-------- STORED DATA

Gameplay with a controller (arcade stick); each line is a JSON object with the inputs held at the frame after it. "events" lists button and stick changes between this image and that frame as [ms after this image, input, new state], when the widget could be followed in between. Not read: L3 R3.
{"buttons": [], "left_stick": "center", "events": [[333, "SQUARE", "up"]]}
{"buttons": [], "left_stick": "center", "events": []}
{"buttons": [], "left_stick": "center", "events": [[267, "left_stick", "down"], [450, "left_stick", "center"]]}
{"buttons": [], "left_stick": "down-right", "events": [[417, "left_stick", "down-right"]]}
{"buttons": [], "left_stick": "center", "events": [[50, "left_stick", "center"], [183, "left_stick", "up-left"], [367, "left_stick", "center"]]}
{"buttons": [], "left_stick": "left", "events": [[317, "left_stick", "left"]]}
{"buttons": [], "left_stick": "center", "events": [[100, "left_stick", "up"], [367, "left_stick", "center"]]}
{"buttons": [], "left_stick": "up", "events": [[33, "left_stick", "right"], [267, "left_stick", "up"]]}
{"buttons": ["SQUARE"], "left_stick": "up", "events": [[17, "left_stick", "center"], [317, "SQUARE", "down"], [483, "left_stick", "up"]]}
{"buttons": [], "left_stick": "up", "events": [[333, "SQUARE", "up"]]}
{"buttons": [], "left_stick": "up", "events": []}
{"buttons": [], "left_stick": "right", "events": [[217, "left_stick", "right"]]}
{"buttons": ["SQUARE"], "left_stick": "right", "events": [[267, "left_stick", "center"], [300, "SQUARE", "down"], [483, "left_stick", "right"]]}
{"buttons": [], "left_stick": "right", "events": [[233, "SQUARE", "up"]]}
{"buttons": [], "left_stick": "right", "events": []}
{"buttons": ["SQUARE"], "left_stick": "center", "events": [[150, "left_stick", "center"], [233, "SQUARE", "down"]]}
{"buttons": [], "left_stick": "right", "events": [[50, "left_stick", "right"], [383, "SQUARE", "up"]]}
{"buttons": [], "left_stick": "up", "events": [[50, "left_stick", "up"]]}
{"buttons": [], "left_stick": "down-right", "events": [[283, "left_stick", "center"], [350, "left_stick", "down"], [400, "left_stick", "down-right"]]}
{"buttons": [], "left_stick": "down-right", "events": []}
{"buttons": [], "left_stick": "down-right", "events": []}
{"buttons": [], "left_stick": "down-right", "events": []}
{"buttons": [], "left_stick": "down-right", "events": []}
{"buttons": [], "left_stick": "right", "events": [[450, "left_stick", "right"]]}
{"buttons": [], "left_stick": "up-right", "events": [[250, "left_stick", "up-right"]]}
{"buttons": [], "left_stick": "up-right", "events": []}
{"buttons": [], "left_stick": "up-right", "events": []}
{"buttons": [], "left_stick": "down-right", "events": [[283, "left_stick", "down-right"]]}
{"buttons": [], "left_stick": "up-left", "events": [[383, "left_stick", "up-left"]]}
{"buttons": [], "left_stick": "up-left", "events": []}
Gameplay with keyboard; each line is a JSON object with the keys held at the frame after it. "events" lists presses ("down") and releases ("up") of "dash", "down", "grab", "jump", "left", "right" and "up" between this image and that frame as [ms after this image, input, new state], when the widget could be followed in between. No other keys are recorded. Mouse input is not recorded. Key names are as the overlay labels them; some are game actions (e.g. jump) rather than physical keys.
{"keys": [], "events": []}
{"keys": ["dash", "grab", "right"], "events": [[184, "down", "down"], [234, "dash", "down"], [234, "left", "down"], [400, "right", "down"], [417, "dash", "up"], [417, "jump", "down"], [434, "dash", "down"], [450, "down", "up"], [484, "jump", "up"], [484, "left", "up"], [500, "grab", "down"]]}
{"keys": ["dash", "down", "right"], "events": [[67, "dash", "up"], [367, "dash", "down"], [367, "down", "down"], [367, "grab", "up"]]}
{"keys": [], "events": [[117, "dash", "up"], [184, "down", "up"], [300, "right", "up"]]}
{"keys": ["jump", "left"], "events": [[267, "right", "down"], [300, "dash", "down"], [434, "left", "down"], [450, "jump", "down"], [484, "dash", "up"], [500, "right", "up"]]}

----------------

= TASK ITEM =
Starting from the data above, filter for lines with "Gameplay" and copy each one.

= EXPECTED OUTPUT =
Gameplay with a controller (arcade stick); each line is a JSON object with the inputs held at the frame after it. "events" lists button and stick changes between this image and that frame as [ms after this image, input, new state], when the widget could be followed in between. Not read: L3 R3.
Gameplay with keyboard; each line is a JSON object with the keys held at the frame after it. "events" lists presses ("down") and releases ("up") of "dash", "down", "grab", "jump", "left", "right" and "up" between this image and that frame as [ms after this image, input, new state], when the widget could be followed in between. No other keys are recorded. Mouse input is not recorded. Key names are as the overlay labels them; some are game actions (e.g. jump) rather than physical keys.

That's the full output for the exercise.